** Excerpt to read **
============================================================

Which doesn't mean they care about him any less; his squad is really fond of him for someone who's technically like their parole officer. How dare you do this to our captain! They love him dearly; this is obvious and he comments on it! They respect him, too, as the leader and as a strong fighter. But loving someone and thinking they're a skilled fighter doesn't mean you respect their autonomy fully.
There's also an element of everyone projecting their own issues onto him; Kabru with their shared Dungeon Trauma. The canaries all suggesting wacky, midlife-crisis desires. He doesn't ever express that he minds any of this, except when they try to stop him from making particular decisions. They also don't often understand why he'd be motivated to do a particular thing, and in fact some of these projections may actually be correct! But while noodles and pottery may be good later-on goals for him, I think it's striking that a) Kabru was the closest to correctly guessing what desire Mithrun might acquire now and he was still guessing the exact opposite (suggesting a desire to not eat Falin but to help Laios, vs Mithrun's actual desire, which was to eat Falin with no thought given to the promise he made at all) and b) it's a desire that actually makes perfect sense with what we know about him, not something totally new.

============================================================

** Work request **
Reproduce word for word the portion of the passage about Mithrun that begins at the words containing "Which doesn't mean" and stops after "their autonomy fully.". The listing has no part in this exercise.

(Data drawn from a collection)
============================================================

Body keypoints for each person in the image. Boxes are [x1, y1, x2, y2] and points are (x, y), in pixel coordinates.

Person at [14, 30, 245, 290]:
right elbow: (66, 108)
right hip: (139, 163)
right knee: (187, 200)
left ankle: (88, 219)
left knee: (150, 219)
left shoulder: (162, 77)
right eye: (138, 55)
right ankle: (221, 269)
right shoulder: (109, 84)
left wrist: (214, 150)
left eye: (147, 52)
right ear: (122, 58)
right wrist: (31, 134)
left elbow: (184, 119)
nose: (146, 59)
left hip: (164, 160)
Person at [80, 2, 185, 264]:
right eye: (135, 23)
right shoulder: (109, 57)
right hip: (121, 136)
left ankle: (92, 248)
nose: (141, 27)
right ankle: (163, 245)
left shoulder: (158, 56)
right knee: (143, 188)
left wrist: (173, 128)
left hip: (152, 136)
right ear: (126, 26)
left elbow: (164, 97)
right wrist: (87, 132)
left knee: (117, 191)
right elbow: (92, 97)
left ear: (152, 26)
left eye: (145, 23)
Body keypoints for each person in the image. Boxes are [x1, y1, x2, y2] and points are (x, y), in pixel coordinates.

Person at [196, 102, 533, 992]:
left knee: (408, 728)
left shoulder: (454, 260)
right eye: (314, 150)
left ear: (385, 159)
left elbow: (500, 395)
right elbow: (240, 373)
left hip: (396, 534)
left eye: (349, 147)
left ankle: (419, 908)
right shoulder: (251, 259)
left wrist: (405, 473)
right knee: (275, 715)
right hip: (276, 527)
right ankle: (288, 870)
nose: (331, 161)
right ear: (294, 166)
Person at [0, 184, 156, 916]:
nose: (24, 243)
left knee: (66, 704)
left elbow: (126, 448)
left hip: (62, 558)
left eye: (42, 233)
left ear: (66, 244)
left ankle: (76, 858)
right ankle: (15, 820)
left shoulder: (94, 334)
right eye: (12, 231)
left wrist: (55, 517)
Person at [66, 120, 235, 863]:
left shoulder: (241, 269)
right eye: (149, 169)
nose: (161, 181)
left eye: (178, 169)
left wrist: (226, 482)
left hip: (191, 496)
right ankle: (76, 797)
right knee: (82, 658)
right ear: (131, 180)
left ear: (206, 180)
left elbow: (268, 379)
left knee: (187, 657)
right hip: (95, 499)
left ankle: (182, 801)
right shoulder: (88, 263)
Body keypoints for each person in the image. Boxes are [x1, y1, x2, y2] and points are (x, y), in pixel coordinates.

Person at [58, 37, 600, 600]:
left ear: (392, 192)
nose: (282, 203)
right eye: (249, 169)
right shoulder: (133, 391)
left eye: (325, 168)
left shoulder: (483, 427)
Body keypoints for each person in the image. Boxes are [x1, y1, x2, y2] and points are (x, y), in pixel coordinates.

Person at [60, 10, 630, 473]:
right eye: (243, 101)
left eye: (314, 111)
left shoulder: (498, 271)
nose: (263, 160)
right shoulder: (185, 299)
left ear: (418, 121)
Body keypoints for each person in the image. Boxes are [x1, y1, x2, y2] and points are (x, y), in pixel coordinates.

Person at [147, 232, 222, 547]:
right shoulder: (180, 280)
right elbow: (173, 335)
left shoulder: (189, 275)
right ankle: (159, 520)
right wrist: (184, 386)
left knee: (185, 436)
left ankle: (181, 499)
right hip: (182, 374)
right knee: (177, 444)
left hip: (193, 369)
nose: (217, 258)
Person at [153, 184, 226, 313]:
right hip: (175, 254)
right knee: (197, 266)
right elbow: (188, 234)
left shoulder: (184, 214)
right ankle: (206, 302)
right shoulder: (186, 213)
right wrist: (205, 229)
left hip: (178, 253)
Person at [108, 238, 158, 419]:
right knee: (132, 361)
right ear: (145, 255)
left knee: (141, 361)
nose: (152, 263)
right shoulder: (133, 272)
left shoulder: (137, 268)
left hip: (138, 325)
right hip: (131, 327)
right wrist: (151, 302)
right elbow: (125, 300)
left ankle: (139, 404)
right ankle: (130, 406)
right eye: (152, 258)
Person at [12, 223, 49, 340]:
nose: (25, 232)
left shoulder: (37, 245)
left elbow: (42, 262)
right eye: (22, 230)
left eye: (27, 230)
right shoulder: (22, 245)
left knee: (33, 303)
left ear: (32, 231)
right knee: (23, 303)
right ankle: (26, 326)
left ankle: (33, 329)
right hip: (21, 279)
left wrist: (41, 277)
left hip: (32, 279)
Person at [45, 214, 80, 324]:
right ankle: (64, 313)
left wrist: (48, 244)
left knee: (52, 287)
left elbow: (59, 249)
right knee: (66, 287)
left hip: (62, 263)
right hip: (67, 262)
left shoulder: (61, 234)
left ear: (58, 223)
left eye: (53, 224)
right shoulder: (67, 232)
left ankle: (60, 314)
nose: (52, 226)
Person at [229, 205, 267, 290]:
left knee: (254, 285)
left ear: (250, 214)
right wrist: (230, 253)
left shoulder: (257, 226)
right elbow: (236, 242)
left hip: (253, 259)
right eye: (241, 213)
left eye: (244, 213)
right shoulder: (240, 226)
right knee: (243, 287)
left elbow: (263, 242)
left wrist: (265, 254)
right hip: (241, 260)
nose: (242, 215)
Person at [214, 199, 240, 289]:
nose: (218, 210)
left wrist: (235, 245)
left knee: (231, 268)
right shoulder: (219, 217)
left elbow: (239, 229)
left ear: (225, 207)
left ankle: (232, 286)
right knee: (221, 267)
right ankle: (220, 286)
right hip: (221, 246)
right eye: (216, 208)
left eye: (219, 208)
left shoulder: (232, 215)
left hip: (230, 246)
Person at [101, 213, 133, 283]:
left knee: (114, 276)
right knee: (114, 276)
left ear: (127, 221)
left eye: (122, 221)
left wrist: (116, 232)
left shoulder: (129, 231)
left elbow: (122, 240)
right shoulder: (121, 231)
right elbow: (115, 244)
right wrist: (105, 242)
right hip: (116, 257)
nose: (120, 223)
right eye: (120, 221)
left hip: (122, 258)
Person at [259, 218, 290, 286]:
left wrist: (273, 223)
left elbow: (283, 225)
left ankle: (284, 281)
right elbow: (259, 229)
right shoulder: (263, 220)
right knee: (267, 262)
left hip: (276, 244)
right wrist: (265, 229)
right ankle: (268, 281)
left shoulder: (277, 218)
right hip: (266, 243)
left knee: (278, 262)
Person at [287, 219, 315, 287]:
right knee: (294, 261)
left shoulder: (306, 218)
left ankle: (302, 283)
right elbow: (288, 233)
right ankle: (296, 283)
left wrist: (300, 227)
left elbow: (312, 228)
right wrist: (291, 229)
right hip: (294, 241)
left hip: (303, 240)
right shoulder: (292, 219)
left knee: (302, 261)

============================================================

** Task solution **
Which doesn't mean they care about him any less; his squad is really fond of him for someone who's technically like their parole officer. How dare you do this to our captain! They love him dearly; this is obvious and he comments on it! They respect him, too, as the leader and as a strong fighter. But loving someone and thinking they're a skilled fighter doesn't mean you respect their autonomy fully.